Not really, no.
You'd be far better off calling in the Dutch and having some dykes put in and drying out an area of shallow water or building like Venice on piles in shallow water.
Floating is a problem
Even when single floating habitat is reasonably practical multiple floating habitats become a problem. Two vessels alongside each other cause damage at the contact points, the larger the movement the more damage.
Compound mobile structures are a problem
Consider the movement of a compound pendulum, it's chaotic. You're linking masses together either close enough that they constantly do direct damage or far enough apart that you're building a complex compound pendulum system.
Anchored objects move
Have you ever stood near a large tower block in a wind? The wind around any large structure is changed, normally amplified as it flows round the structure. Anchored ships (and other structures) move around in the wind. And in the waves, and the current, and with the tide. An ocean world will have significant waves, currents, winds, and tides, your structures are going to have significant movement caused by all of these things. The wind could cause serious issues as you have created structures large enough to significantly affect airflow and hence objects downwind differently from the initial objects.
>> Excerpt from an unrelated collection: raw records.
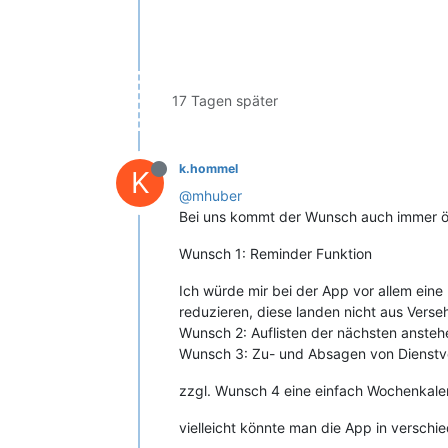
17 Tagen später
k.hommel
K
@mhuber
Bei uns kommt der Wunsch auch immer öf
Wunsch 1: Reminder Funktion
Ich würde mir bei der App vor allem ein
reduzieren, diese landen nicht aus Ver
Wunsch 2: Auflisten der nächsten anste
Wunsch 3: Zu- und Absagen von Dienstv
zzgl. Wunsch 4 eine einfach Wochenkale
vielleicht könnte man die App in verschie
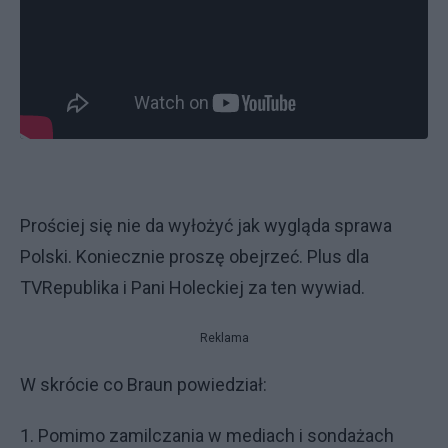
Prościej się nie da wyłożyć jak wygląda sprawa
Polski. Koniecznie proszę obejrzeć. Plus dla
TVRepublika i Pani Holeckiej za ten wywiad.
Reklama
W skrócie co Braun powiedział:
1. Pomimo zamilczania w mediach i sondażach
Add this to the previous two factors and you have a city that will shred itself in short order.
Options
You could potentially build on shallow water oil rig platforms that are effectively set on piles into the ocean floor, this is still a temporary option as you're fundamentally isolated from natural resources. You'd be far better off building dykes and pumping up the seabed to expand the available dry land. See Netherlands, Hong Kong, Dubai (though they do it for other reasons) for practical examples.